- **TASK INSTRUCTIONS**: Copy the stretch from the line containing "ORANGE GOBLIN" through the line containing "SURSĂ FOTO: Dreamstime", changing "orez" to "făină de porumb" and keeping everything else the same. Leave the pictures out of your answer.

-------

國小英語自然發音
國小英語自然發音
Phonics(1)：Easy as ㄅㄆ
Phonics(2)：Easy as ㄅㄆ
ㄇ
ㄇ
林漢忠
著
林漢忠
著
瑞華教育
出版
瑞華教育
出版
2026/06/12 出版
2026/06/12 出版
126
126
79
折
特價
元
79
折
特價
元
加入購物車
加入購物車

-------

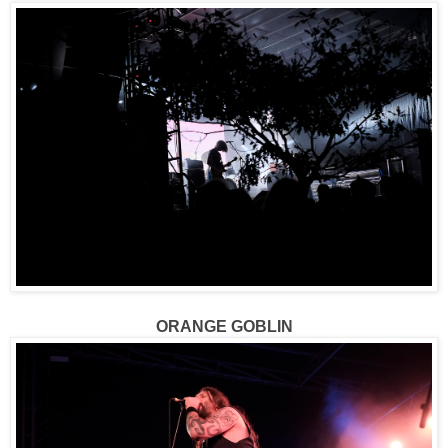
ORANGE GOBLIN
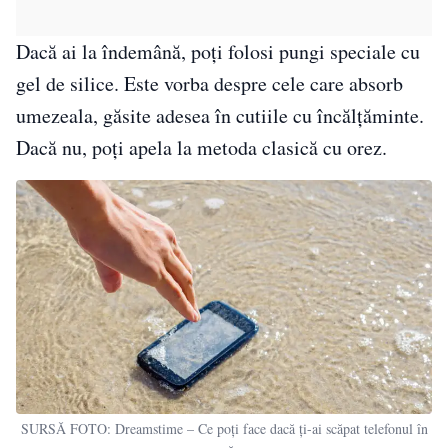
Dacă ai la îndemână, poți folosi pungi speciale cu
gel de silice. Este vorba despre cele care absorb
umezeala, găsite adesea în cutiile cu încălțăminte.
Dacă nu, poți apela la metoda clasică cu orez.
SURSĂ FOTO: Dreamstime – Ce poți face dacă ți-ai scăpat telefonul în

-------

- **YOUR SOLUTION**:
ORANGE GOBLIN
Dacă ai la îndemână, poți folosi pungi speciale cu
gel de silice. Este vorba despre cele care absorb
umezeala, găsite adesea în cutiile cu încălțăminte.
Dacă nu, poți apela la metoda clasică cu făină de porumb.
SURSĂ FOTO: Dreamstime – Ce poți face dacă ți-ai scăpat telefonul în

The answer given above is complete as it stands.